Annabeth blushed and nudged me. "Says the medical student of the gods."

I rolled my eyes with a snicker. "I'm still pretty sure none of it is credible to an actual medical school."

We were about to start down the marble stairs when I spotted Hermes in a side courtyard of the palace. He was staring at an Iris message in the mist of a fountain.

"I'll meet you at the elevator..." I said softly, breaking off from the three.

"You sure?" Percy asked softly. He searched my eyes then shook his head and smiled. "Your mind's already made up isn't it?"

I nodded and he placed his hand on my cheek for a second then nodded towards the courtyard. "Go on...Firefly-"

"I will punch you."

"It'd be worth it."

Hermes didn't seem to notice my approach. The Iris-message images were going so fast I could hardly understand them. Mortal newscasts from all over the country flashed by: scenes of Typhon's destruction, the wreckage our battle had left across Manhattan, the president doing a news conference, the mayor of New York, some army vehicles riding down the Avenue of the Americas.

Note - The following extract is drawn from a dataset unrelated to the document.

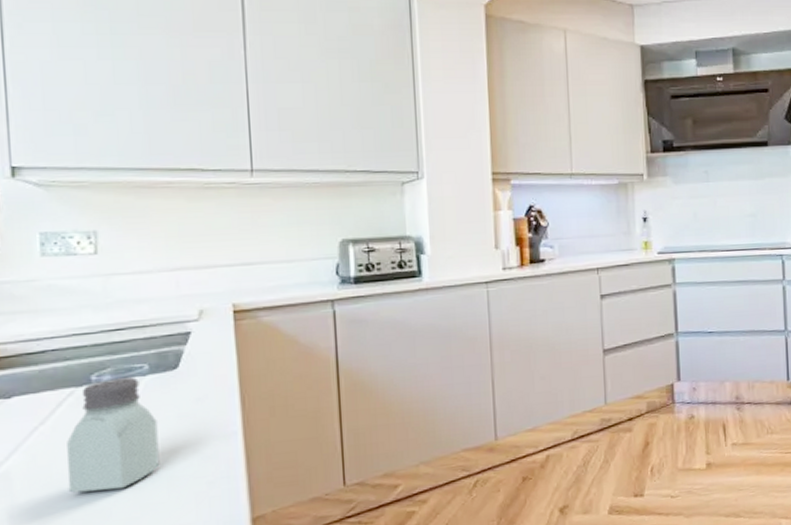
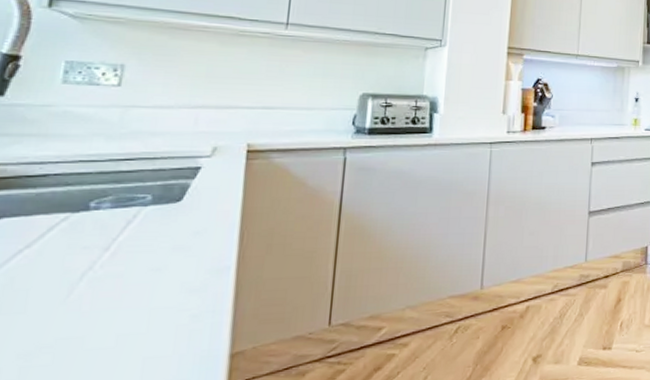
saltshaker: present [67,377,160,493] -> none [42,207,151,320]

"Amazing," Hermes murmured. He turned toward me. "Three thousand years, and I will never get over the power of the Mist...and mortal ignorance."

"I'm gonna take that as a compliment but I'm pretty sure it wasn't one."

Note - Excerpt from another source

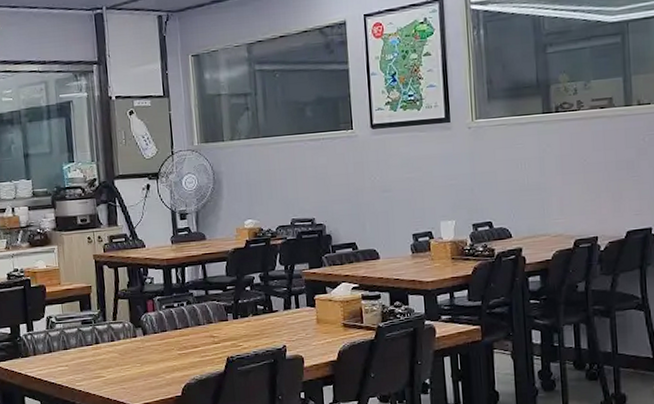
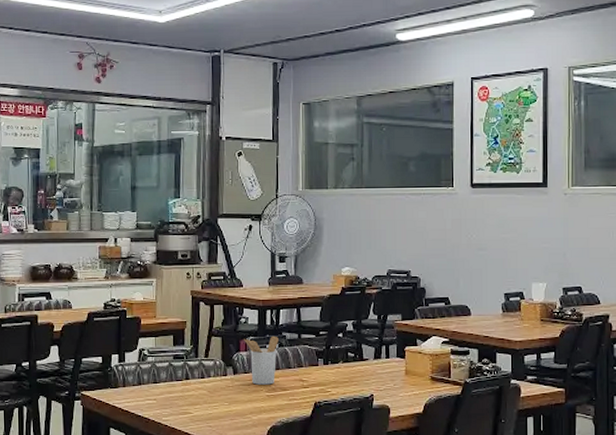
utensil holder: none [151,294,186,344] -> present [244,335,279,385]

"Oh, not you. Although, your boyfriend... turning down immortality?"

I looked at my feet and smiled.

Percy could have been a god... He could have been immortal. "I never said he was smart," I said with a small chuckle.

Hermes looked at me curiously, then returned his attention to the Iris message. "Look at them. They've already decided Typhon was a freak series of storms. Don't I wish? They haven't figured out how all the statues in Lower Manhattan got removed from their pedestals and hacked to pieces. They keep showing a shot of Susan B. Anthony strangling Frederick Douglass. But I imagine they'll even come up with a logical explanation for that."

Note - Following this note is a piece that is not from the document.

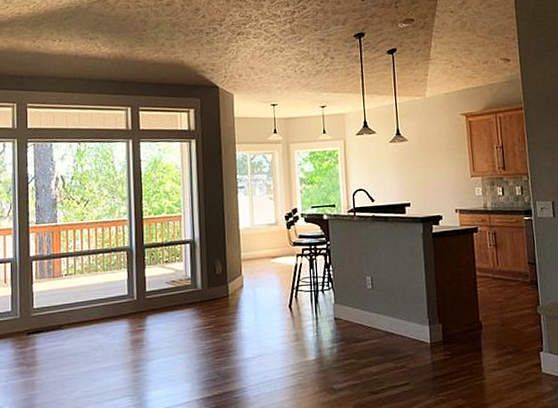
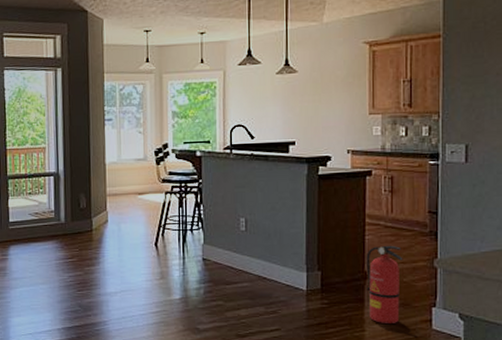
fire extinguisher: none [480,295,514,371] -> present [366,245,402,323]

"That might take some time." I said, "How bad is the city?"

Hermes shrugged. "Surprisingly, not too bad. The mortals are shaken, of course. But this is New York. I've never seen such a resilient bunch of humans. I imagine they'll be back to normal in a few weeks; of course, I'll be helping."

"You?"

"I'm the messenger of the gods. It's my job to monitor what the mortals are saying, and if necessary, help them make sense of what's happened. I'll reassure them. Trust me, they'll put this down to a freak earthquake or a solar flare. Anything but the truth."

He sounded bitter. George and Martha curled around his caduceus, but they were silent, which made me think that Hermes was really really angry... I swallowed my fear and took a step towards the god and the fountain. "Hermes...I owe you an apology."

Hermes gave me a cautious look. "And why is that?"

"I thought you were a bad father," I admitted. "I thought you abandoned Luke because you knew his future and didn't do anything to stop it..."

"I did know his future," Hermes said miserably.

"But you knew more than just..." I swallowed, "You understood what he would do in the end. You knew he'd make the right choice... But you couldn't tell him, could you?"